Set down the lines that begin at the top of the records and end with the line containing "koVruva) shuBAshayagaLu; shuBakAmanegaLu.", and drop every picture.

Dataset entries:
=== Begin Enclosure ===

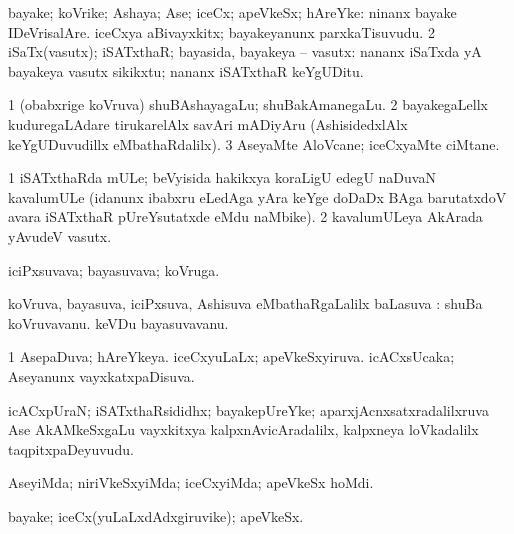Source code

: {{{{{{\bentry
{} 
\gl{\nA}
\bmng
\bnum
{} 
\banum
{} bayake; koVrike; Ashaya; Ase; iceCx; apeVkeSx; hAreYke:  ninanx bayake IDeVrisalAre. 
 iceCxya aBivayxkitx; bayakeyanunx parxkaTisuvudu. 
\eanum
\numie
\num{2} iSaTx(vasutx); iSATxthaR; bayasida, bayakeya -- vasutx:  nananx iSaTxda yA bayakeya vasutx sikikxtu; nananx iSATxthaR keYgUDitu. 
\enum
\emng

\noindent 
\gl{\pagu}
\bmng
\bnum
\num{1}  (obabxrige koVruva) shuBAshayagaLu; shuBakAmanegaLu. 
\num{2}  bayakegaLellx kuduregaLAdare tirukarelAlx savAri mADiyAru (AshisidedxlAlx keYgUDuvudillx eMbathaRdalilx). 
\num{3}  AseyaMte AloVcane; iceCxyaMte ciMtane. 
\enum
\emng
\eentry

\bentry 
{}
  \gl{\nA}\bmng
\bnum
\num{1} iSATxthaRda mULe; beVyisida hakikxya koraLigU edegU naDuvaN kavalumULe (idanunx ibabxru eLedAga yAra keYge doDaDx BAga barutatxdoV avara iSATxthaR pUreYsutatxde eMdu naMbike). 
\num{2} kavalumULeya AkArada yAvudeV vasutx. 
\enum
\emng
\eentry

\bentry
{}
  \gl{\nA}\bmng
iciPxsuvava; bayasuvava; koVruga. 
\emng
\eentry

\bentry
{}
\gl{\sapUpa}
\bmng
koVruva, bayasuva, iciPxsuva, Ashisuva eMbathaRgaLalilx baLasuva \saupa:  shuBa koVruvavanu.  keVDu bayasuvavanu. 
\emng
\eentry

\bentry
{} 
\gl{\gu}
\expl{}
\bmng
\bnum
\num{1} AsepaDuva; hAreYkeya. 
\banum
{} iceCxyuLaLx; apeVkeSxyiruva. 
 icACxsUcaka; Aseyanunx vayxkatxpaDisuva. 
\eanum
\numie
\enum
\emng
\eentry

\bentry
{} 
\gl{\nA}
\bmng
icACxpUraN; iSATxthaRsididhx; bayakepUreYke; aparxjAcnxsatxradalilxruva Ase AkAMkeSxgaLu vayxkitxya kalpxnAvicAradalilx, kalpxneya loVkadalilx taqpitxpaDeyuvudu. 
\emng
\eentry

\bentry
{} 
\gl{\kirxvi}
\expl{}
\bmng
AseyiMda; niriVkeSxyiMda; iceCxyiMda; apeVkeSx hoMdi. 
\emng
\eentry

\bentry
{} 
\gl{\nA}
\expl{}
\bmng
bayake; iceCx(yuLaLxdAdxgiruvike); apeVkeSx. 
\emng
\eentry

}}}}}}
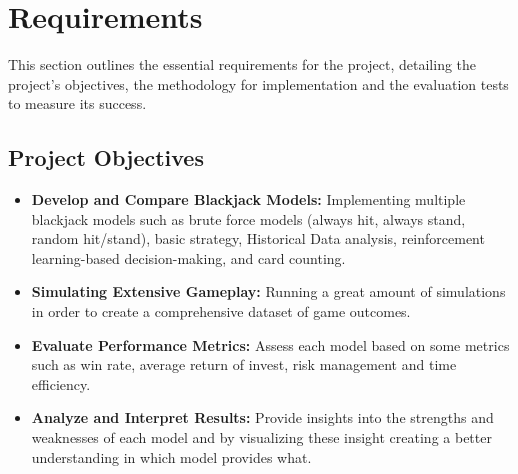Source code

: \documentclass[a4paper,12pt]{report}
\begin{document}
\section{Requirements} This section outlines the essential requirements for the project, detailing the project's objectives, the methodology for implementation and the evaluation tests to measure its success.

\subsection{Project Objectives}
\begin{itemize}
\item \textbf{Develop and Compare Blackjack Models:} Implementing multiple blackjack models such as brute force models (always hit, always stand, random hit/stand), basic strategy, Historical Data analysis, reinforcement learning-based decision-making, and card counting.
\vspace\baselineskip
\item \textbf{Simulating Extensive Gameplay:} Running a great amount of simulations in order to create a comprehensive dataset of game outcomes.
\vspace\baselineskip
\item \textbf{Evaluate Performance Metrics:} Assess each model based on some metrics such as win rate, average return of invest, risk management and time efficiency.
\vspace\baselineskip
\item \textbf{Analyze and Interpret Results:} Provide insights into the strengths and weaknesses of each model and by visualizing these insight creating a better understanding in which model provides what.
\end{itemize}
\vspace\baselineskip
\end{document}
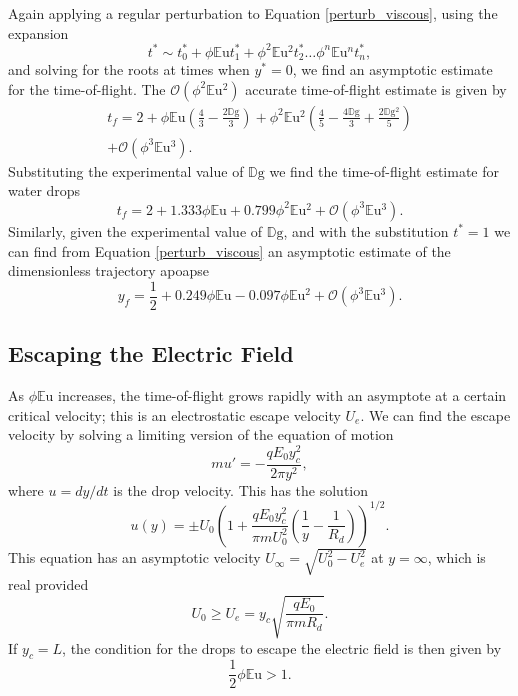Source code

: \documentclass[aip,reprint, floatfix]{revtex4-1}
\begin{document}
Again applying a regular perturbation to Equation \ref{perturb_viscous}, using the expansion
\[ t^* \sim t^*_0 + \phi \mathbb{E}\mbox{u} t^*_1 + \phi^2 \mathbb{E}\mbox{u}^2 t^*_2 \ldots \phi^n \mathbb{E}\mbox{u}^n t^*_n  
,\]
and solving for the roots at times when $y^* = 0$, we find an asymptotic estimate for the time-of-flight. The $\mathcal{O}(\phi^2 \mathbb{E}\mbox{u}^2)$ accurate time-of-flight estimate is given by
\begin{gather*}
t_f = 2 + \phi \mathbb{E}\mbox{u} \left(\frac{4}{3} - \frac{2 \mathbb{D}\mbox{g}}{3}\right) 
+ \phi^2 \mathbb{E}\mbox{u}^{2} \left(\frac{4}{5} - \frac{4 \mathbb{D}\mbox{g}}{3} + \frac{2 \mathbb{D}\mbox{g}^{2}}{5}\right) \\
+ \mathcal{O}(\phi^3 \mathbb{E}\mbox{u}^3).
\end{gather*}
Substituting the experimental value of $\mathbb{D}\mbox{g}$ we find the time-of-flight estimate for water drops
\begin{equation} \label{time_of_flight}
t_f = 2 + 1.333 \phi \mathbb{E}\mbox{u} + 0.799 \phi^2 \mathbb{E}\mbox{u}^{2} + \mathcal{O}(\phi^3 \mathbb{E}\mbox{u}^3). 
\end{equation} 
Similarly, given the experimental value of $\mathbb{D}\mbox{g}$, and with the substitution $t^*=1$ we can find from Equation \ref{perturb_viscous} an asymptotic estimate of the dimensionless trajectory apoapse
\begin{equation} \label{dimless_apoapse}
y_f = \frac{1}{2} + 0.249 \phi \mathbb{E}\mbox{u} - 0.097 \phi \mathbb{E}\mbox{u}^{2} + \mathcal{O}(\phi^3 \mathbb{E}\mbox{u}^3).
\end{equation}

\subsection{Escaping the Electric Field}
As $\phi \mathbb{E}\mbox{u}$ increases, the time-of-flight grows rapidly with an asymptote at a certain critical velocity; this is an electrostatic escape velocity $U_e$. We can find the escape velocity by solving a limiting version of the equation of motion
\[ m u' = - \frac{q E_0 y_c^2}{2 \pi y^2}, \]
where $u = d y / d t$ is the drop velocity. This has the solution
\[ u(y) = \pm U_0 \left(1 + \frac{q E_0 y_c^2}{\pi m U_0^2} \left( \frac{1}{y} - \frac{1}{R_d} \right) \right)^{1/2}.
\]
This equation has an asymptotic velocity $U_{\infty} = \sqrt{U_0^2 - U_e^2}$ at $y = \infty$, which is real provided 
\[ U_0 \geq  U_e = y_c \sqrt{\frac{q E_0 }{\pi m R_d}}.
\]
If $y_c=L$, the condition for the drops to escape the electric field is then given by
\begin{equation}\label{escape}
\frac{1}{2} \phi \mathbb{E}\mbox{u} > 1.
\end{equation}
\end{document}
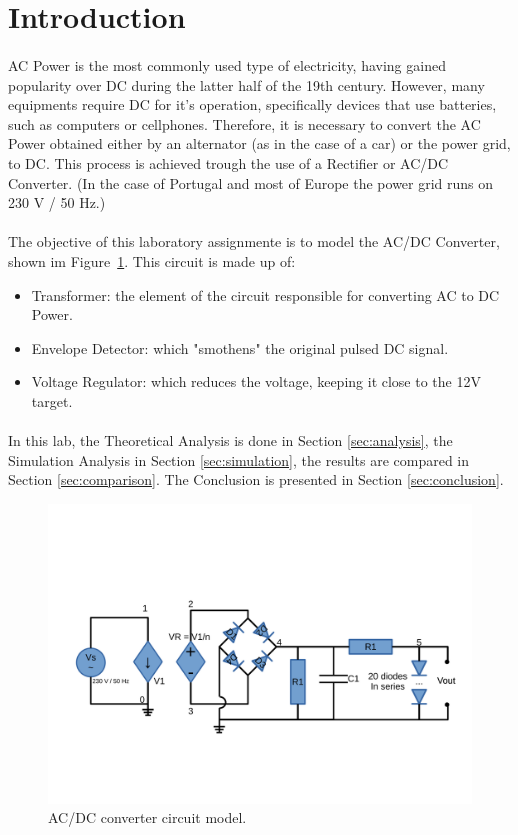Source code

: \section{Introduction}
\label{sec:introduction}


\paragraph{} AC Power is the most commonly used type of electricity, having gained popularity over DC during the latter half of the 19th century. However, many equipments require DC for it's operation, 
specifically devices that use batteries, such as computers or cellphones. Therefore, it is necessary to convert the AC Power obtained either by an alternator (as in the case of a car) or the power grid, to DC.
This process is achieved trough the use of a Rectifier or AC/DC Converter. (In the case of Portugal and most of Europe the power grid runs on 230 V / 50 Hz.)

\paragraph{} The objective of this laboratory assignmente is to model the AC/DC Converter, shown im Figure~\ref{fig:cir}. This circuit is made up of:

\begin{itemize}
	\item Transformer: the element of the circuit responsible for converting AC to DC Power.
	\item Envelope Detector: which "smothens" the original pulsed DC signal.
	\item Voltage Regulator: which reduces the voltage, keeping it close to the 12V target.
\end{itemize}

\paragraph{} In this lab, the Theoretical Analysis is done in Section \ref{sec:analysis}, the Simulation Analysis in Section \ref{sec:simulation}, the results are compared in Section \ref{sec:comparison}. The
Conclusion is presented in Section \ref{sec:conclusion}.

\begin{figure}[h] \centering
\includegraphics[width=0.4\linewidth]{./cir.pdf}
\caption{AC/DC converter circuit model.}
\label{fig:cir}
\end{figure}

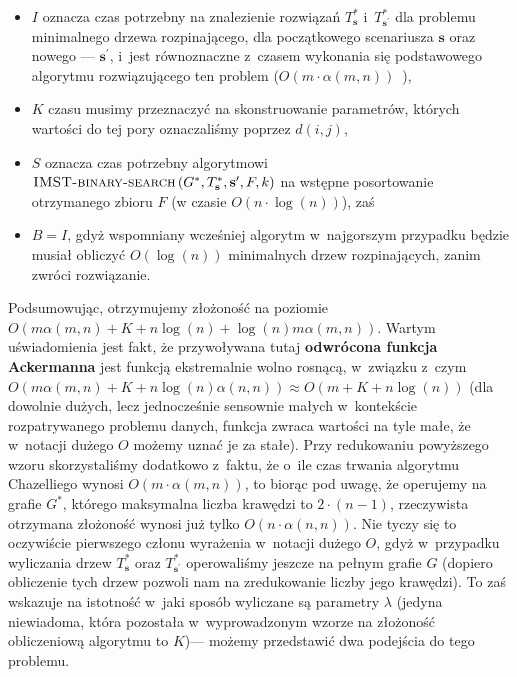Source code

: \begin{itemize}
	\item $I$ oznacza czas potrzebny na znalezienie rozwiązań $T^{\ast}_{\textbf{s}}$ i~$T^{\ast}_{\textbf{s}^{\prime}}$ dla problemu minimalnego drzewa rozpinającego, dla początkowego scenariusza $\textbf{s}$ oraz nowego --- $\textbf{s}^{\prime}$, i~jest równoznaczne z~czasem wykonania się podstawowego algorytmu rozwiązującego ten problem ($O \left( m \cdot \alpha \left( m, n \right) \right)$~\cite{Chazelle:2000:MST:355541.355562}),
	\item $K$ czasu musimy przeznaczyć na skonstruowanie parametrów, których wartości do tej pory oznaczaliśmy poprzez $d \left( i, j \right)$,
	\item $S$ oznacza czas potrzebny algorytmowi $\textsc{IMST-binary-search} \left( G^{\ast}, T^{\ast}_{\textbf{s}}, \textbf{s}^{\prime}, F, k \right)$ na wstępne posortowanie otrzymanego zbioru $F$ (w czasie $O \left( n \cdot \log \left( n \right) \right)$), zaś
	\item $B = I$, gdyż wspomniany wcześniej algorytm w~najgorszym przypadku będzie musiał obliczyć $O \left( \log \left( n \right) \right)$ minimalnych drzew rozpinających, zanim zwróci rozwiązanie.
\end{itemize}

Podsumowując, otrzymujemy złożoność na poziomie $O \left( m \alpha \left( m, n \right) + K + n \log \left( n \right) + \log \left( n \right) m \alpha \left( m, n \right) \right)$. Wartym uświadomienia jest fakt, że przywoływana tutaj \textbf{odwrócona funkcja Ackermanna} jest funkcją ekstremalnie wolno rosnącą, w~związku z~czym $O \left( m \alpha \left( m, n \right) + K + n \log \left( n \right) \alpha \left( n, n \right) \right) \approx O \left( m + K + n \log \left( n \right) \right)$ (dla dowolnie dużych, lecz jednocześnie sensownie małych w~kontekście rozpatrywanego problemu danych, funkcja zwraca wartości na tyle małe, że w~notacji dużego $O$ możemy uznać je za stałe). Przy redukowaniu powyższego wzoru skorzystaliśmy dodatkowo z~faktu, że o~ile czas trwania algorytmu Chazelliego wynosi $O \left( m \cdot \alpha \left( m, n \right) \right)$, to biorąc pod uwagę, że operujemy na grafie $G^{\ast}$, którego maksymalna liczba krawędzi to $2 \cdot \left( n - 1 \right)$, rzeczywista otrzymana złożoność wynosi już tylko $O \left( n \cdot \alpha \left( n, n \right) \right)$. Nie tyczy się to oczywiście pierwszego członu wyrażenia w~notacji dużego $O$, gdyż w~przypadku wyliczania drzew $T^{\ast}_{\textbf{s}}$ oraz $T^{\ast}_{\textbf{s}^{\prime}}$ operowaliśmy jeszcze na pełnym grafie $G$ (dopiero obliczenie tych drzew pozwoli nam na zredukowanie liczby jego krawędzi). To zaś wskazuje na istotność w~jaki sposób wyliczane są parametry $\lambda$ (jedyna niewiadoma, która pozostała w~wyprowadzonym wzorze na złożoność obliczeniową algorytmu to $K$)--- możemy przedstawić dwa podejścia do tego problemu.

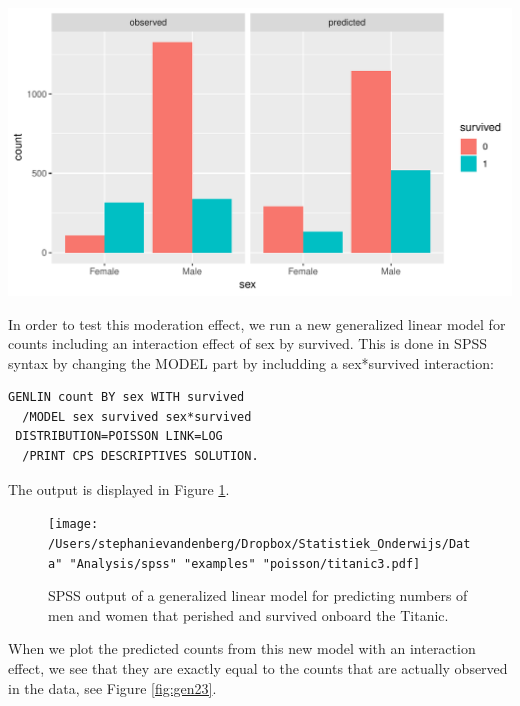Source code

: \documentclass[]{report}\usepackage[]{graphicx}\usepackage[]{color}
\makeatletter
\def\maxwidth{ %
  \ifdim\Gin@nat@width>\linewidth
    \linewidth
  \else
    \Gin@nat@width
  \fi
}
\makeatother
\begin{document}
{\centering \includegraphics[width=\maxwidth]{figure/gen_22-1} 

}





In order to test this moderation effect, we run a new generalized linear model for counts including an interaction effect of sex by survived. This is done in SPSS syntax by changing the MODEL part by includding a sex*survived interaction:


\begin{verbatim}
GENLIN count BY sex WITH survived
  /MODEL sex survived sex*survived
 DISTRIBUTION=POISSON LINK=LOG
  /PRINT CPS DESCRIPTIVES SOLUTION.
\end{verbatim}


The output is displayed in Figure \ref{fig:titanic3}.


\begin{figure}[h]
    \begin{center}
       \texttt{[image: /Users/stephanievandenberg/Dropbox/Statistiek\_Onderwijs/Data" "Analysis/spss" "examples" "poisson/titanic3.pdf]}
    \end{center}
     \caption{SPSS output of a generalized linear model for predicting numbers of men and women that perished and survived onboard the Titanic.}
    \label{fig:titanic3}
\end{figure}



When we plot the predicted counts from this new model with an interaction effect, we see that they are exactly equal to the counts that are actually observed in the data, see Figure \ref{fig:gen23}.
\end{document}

=== End Enclosure ===

Output of the exercise:
Source code

: {{{{{{\bentry
{} 
\gl{\nA}
\bmng
\bnum
{} 
\banum
{} bayake; koVrike; Ashaya; Ase; iceCx; apeVkeSx; hAreYke:  ninanx bayake IDeVrisalAre. 
 iceCxya aBivayxkitx; bayakeyanunx parxkaTisuvudu. 
\eanum
\numie
\num{2} iSaTx(vasutx); iSATxthaR; bayasida, bayakeya -- vasutx:  nananx iSaTxda yA bayakeya vasutx sikikxtu; nananx iSATxthaR keYgUDitu. 
\enum
\emng

\noindent 
\gl{\pagu}
\bmng
\bnum
\num{1}  (obabxrige koVruva) shuBAshayagaLu; shuBakAmanegaLu. 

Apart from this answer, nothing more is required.